## begin
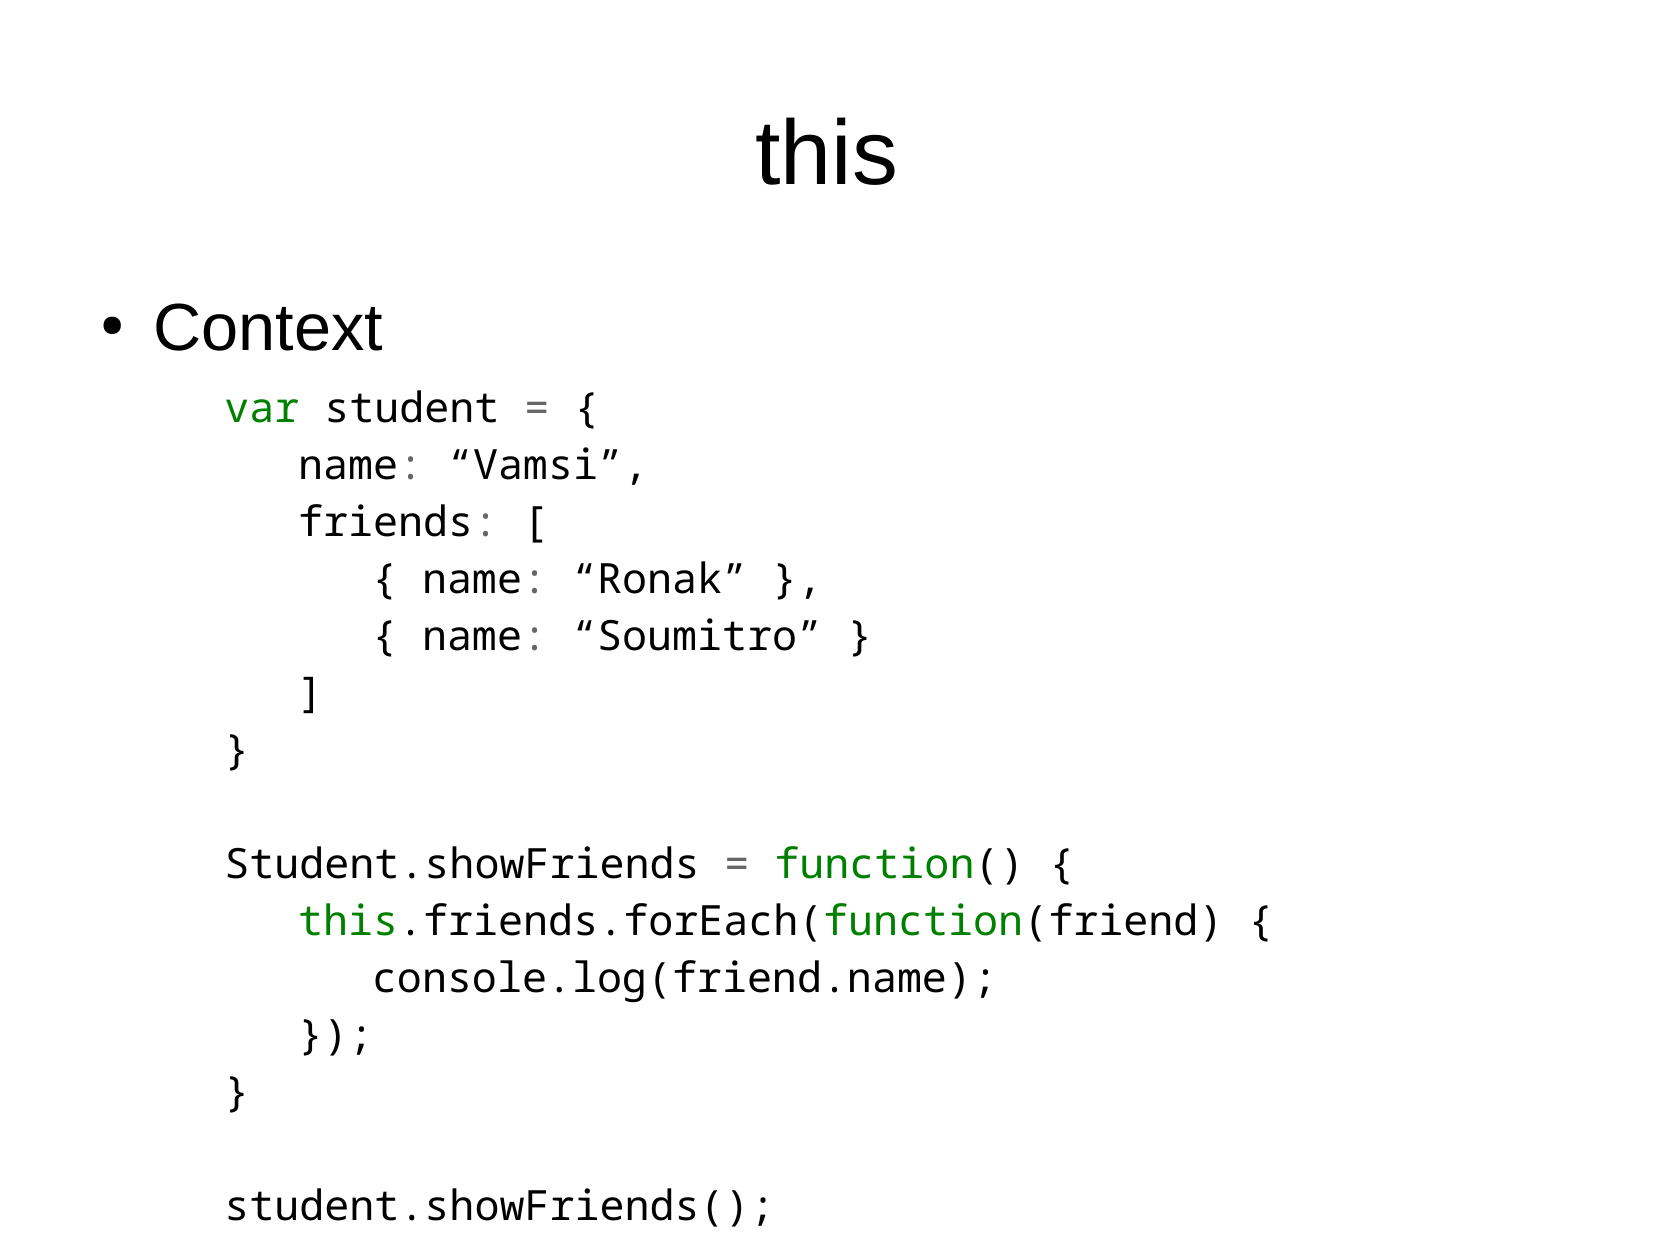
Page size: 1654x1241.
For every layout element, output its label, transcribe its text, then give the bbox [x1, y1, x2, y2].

title this [82, 49, 1571, 257]
text_box var student = { name: “Vamsi”, friends: [ { name: “Ronak” }, { name: “Soumitro” } ] } Student.showFriends = function() { this.friends.forEach(function(friend) { console.log(friend.name); }); } student.showFriends(); [224, 378, 1284, 1107]
list Context [82, 290, 1571, 1010]
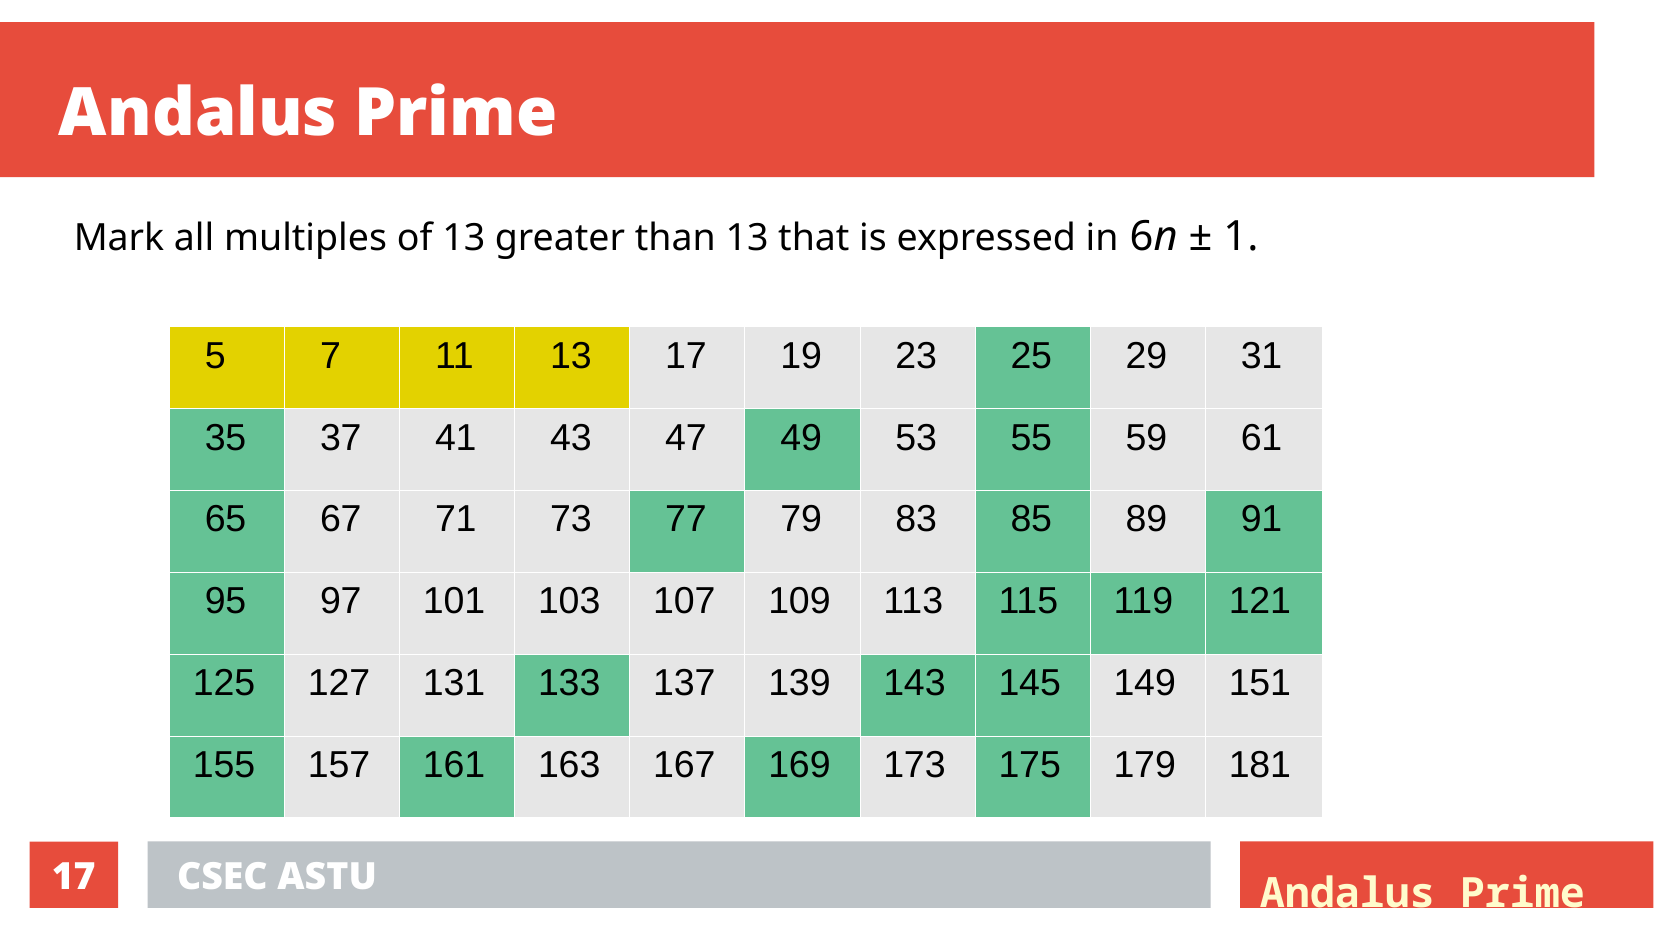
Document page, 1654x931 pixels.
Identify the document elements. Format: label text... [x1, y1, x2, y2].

table_cell 139 [745, 655, 860, 736]
table_cell 179 [1091, 737, 1205, 817]
table_cell 103 [515, 573, 629, 654]
table_cell 137 [630, 655, 744, 736]
table_cell 127 [285, 655, 399, 736]
table_cell 109 [745, 573, 860, 654]
table_cell 131 [400, 655, 514, 736]
table_cell 169 [745, 737, 860, 817]
table_header 25 [976, 327, 1090, 408]
table_cell 85 [976, 491, 1090, 572]
table_cell 55 [976, 409, 1090, 490]
table_cell 133 [515, 655, 629, 736]
table_cell 155 [170, 737, 284, 817]
table_cell 151 [1206, 655, 1322, 736]
table_cell 37 [285, 409, 399, 490]
table_cell 145 [976, 655, 1090, 736]
table_cell 181 [1206, 737, 1322, 817]
table_cell 143 [861, 655, 975, 736]
table_cell 95 [170, 573, 284, 654]
table_cell 49 [745, 409, 860, 490]
table_cell 61 [1206, 409, 1322, 490]
table_cell 149 [1091, 655, 1205, 736]
table_cell 77 [630, 491, 744, 572]
table_cell 97 [285, 573, 399, 654]
table_cell 41 [400, 409, 514, 490]
table_cell 175 [976, 737, 1090, 817]
table_cell 119 [1091, 573, 1205, 654]
table_header 29 [1091, 327, 1205, 408]
text_box Mark all multiples of 13 greater than 13 that is expressed in 6n ± 1. [59, 198, 1609, 262]
table_cell 101 [400, 573, 514, 654]
table_cell 67 [285, 491, 399, 572]
table_cell 59 [1091, 409, 1205, 490]
table_header 31 [1206, 327, 1322, 408]
table_header 11 [400, 327, 514, 408]
table_header 23 [861, 327, 975, 408]
table_header 13 [515, 327, 629, 408]
table_cell 161 [400, 737, 514, 817]
table_cell 173 [861, 737, 975, 817]
table_cell 125 [170, 655, 284, 736]
table_cell 163 [515, 737, 629, 817]
table_header 5 [170, 327, 284, 408]
table_cell 79 [745, 491, 860, 572]
table_cell 73 [515, 491, 629, 572]
table_header 19 [745, 327, 860, 408]
list [59, 262, 1565, 820]
table_cell 113 [861, 573, 975, 654]
table_cell 47 [630, 409, 744, 490]
table_cell 83 [861, 491, 975, 572]
table_cell 107 [630, 573, 744, 654]
table_header 17 [630, 327, 744, 408]
text_box Andalus Prime [1245, 855, 1636, 912]
table_cell 35 [170, 409, 284, 490]
table_cell 89 [1091, 491, 1205, 572]
table_cell 53 [861, 409, 975, 490]
title Andalus Prime [59, 44, 1595, 156]
table_cell 71 [400, 491, 514, 572]
table_cell 43 [515, 409, 629, 490]
table_cell 167 [630, 737, 744, 817]
table_cell 115 [976, 573, 1090, 654]
table_cell 65 [170, 491, 284, 572]
table_cell 91 [1206, 491, 1322, 572]
table_cell 157 [285, 737, 399, 817]
table_header 7 [285, 327, 399, 408]
table_cell 121 [1206, 573, 1322, 654]
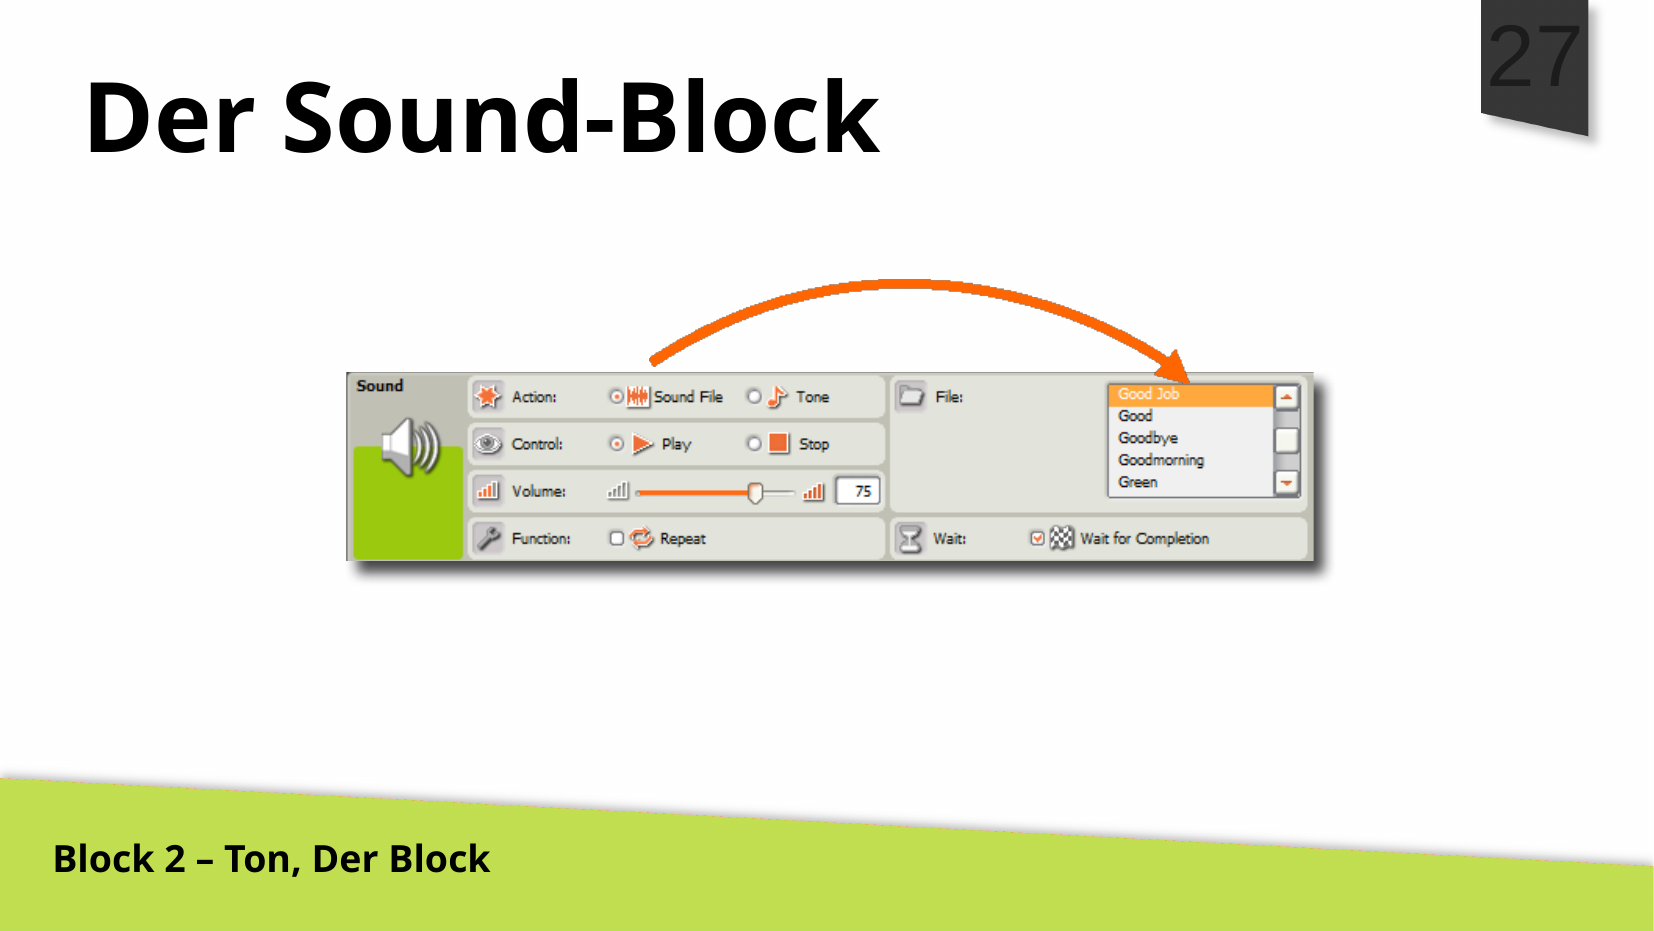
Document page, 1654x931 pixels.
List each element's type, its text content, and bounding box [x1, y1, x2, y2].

picture [0, 0, 1654, 931]
title Der Sound-Block [82, 37, 1418, 193]
text_box Block 2 – Ton, Der Block [37, 825, 863, 901]
text_box <Foliennummer> [923, 0, 1599, 141]
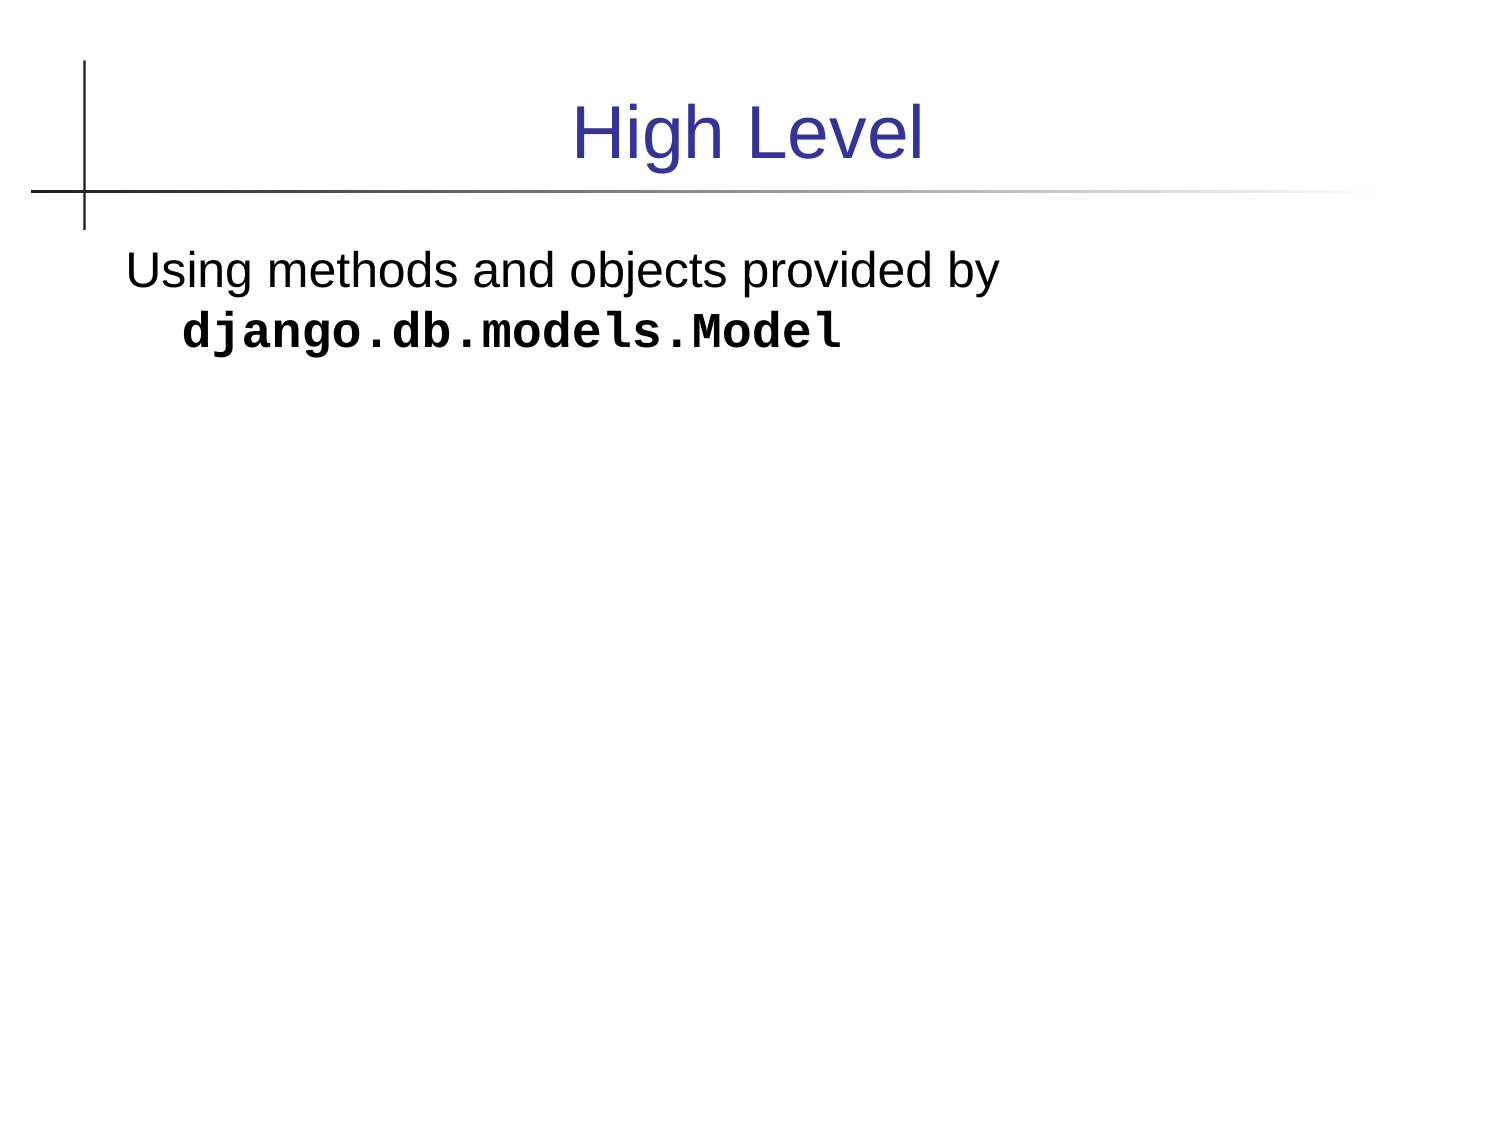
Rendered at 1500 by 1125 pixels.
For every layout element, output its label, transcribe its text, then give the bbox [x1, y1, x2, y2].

title High Level [100, 42, 1397, 182]
list Using methods and objects provided by django.db.models.Model [110, 229, 1408, 960]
## end
◆ YOUR TASK ◆
Rewrite the lines from the top through the line containing "title this [82, 49, 1571, 257]", replacing "transcribe" with "copy out" and leaving everything else unchanged. Leave out the pictures.

◆ THE RESULT ◆
Page size: 1654x1241.
For every layout element, output its label, copy out its text, then give the bbox [x1, y1, x2, y2].

title this [82, 49, 1571, 257]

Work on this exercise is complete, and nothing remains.